Eric Rubido serves as an LA in a chemistry class and says he acts as an extension of the professor by addressing difficulties immediately. He adds that the professor he works with explains concepts thoroughly, but the material is difficult and students have questions. “She can’t answer all of them. It’s a moment in time—a minute or two to help each student.”

Embedding instructional aides is a deliberate step to help students succeed in some of the most academically challenging courses and speaks directly to FIU’s BeyondPossible2020 strategic goals, several of which revolve around keeping students motivated so they don’t drop out when the going gets tough. Provost and Executive Vice President Kenneth Furton believes in the program enough that he supports it with funding.

“By having a peer in class that has taken the course, it makes the class less overwhelming,” explains Hagit Kornreich-Leshem, director of the program. “The LA becomes a bridge between faculty and student.”

Adds Laird Kramer, who founded the program in 2008 and serves as director of the STEM Transformation Institute, a multidisciplinary collaborative that aims to develop effective practices in support of turning out well-prepared STEM professionals.”LAs are catalysts for learning. Change is what the LA program is about – trying to change the perception of teaching and learning.”
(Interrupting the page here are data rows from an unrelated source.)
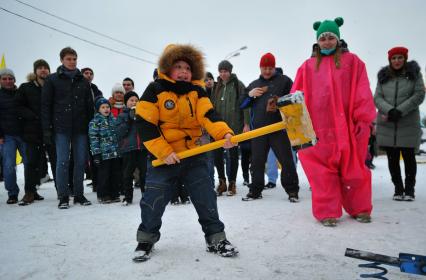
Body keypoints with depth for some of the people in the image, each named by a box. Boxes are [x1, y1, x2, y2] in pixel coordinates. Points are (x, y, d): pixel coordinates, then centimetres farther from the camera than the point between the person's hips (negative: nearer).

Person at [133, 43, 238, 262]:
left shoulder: (197, 91, 4)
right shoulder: (155, 90, -5)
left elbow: (208, 115, -12)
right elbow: (145, 125, -10)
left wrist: (225, 133, -31)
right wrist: (163, 152, -17)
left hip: (194, 155, 3)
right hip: (162, 157, -2)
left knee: (206, 198, 4)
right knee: (153, 201, 2)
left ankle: (216, 238, 21)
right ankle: (146, 240, 26)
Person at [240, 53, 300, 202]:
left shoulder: (284, 80, 7)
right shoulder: (253, 84, 18)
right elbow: (242, 104, 16)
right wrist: (249, 94, -3)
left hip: (279, 128, -3)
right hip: (258, 129, 4)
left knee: (286, 160, -2)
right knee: (257, 161, 9)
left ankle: (292, 190, 11)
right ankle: (255, 190, 21)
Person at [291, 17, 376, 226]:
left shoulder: (352, 61, 10)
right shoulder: (308, 66, 13)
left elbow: (362, 93, 2)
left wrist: (364, 119, -6)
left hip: (348, 126, 0)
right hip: (318, 128, 1)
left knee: (353, 168, 8)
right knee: (323, 170, 0)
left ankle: (360, 209, 25)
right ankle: (327, 212, 9)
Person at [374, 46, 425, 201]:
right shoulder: (383, 76, 11)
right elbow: (377, 97, 3)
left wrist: (400, 111, -14)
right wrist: (390, 110, -15)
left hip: (408, 123, -1)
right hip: (386, 124, 2)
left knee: (409, 156, 1)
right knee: (392, 158, 4)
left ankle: (409, 189, 15)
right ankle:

And LAs help the professor too. Christy Charters teaches programming and meets weekly with her LAs to find out how well students are understanding the material, what they may need more work on and which activities they find most productive.

“I always come out of those meetings with homework to do, but I appreciate it,” she says. “They give you honest feedback you might not get otherwise. It’s a never-ending process to improve your class as much as possible.”

Sat Gavassa Becerra, a visiting instructor who uses LAs in her general biology class, compared her student passing rates before and after implementing active learning. What she found surprised her: a whopping 20 percent increase in the number of students who passed her class.

And, Becerra says, students in her classes see LAs as fonts of all kinds of wisdom, simply because LAs are usually a year or two further along in their college careers. “They ask them questions about their classes, internships, other extracurricular opportunities,” she explains. “It’s more than talking about class content.”

LAs are experts at surviving a class because they just took it, likely only a year or even a semester earlier. Senior computer sciences major Justin Fletcher, considered a coding guru by the students he helps, became an LA because he had previously enjoyed helping friends with their programming projects.

“It’s a lot to wrap your mind around in four months,” he says of the material covered in basic programming classes, adding that he himself would have appreciated the extra attention that comes with the active learning experience.

And says Charters, the programming professor, incorporating active learning and LAs into the classroom sends an important message to students: “You’re not alone, we want you to succeed, and we’re doing everything possible to get you to succeed.”